---------- DOCUMENT

Comment 16 Adam Fontenot 2021-11-16 10:44:42 UTC
I actually filed an upstream bug with Poppler for its handling of the specific PDF file I was seeing issues with. https://gitlab.freedesktop.org/poppler/poppler/-/issues/1173

Surprisingly, the Poppler devs say there's nothing wrong with Poppler here (despite the fact that their pdftotext tool hangs for over an hour on this file). That's because the R script which generated it is apparently using the "I" character repeatedly as part of a graph. I don't know why R does that, but it does.

Quoting the dev response:

> whether this bug is fixed or not baloo needs to understand that extracting the 
> text of a pdf file can take forever, and thus give up after X seconds/minutes

Obviously this is not going to correspond to everyone's issues, but it's an interesting example of the point I made:

> it is completely unreasonable for a file indexer to ever make a user's system 
> unusable. Any time it takes baloo_file_extractor more than 30 seconds to pull 
> the text out of a file, or it starts using more than 10% of the user's total 
> RAM, it should be instantly killed and the file blacklisted. Only the file name 
> (not contents) should be available to search results.

So in general, while there *may* be specific bugs with Baloo that need fixing or some crazy files that perhaps "shouldn't" exist, the probable cause of this problem for *most* users is that Baloo simply doesn't give up on trying to index a file when it really, really should.
Comment 17 tagwerk19 2021-11-16 12:36:12 UTC
(In reply to Adam Fontenot from comment #16)
> ... it is completely unreasonable for a file indexer to ever make a user's system 
> unusable. Any time it takes baloo_file_extractor more than 30 seconds to pull 
> the text out of a file, or it starts using more than 10% of the user's total 
> RAM, it should be instantly killed and the file blacklisted. Only the file name 
> (not contents) should be available to search results ...
OOoooo. Ouch!

If you look at htop, you'll see that baloo_file and baloo_file_extractor run with minimum priority. They'll yield to nearly everything that wants a CPU. They should take all the time they need without annoying anything else....

Memory usage is different, baloo "memory maps" the index and pulls pages from disc to memory as needed, they'll be "forgotten" again if the RAM is needed (and the pages have not been modified). You might see that baloo_file / baloo_file_extractor use a lot of memory but that can be "just cache".

The kicker is when indexing and you're building a *large* transaction, that might take a lot of memory (possibly, alas, stretching to swap). If you kill the process before the commit is done, you're condemning yourself to repeat the work.  On a system with Out Of Memory (OOM) protections, you might hit this.

--------------------
---------- DATA LINES

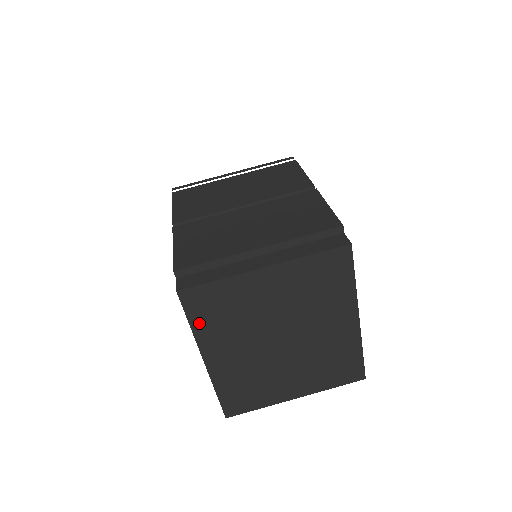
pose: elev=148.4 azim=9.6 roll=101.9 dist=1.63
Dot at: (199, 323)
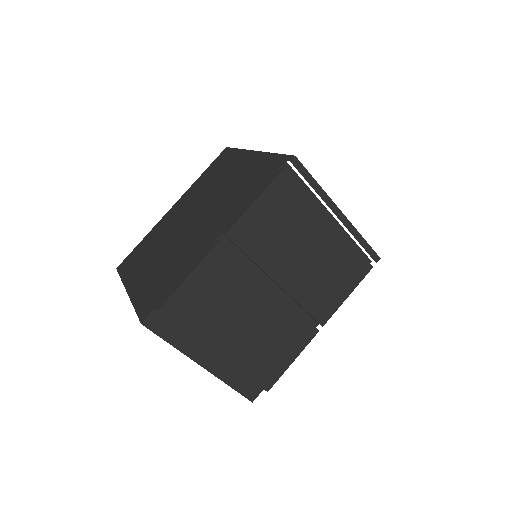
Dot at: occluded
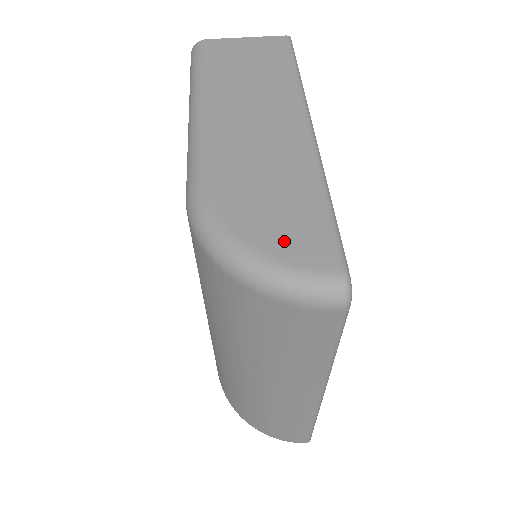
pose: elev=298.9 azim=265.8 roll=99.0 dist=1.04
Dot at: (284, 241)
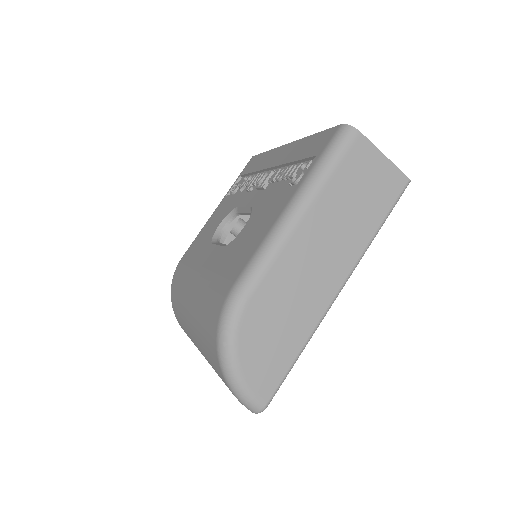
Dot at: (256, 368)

--------------------
---------- DATA LINES

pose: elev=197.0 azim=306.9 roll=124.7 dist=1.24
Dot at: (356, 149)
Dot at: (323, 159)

--------------------

**CHALLENGES:**
A – Transcribe a passage from the Baloo bug thread, beginning at the words "So in general, while" and ending after the words "from comment #16)".
B – Answer these questions using the Baloo bug thread.
(i) Which character does the R script use repeatedly as part of a graph?
(ii) How long does Poppler's pdftotext tool hang on the problem PDF file?
(iii) At what priority do baloo_file and baloo_file_extractor run?

**SOLUTIONS IN ORDER:**
A –
So in general, while there *may* be specific bugs with Baloo that need fixing or some crazy files that perhaps "shouldn't" exist, the probable cause of this problem for *most* users is that Baloo simply doesn't give up on trying to index a file when it really, really should.
Comment 17 tagwerk19 2021-11-16 12:36:12 UTC
(In reply to Adam Fontenot from comment #16)

B –
(i) The "I" character.
(ii) Over an hour.
(iii) Minimum priority.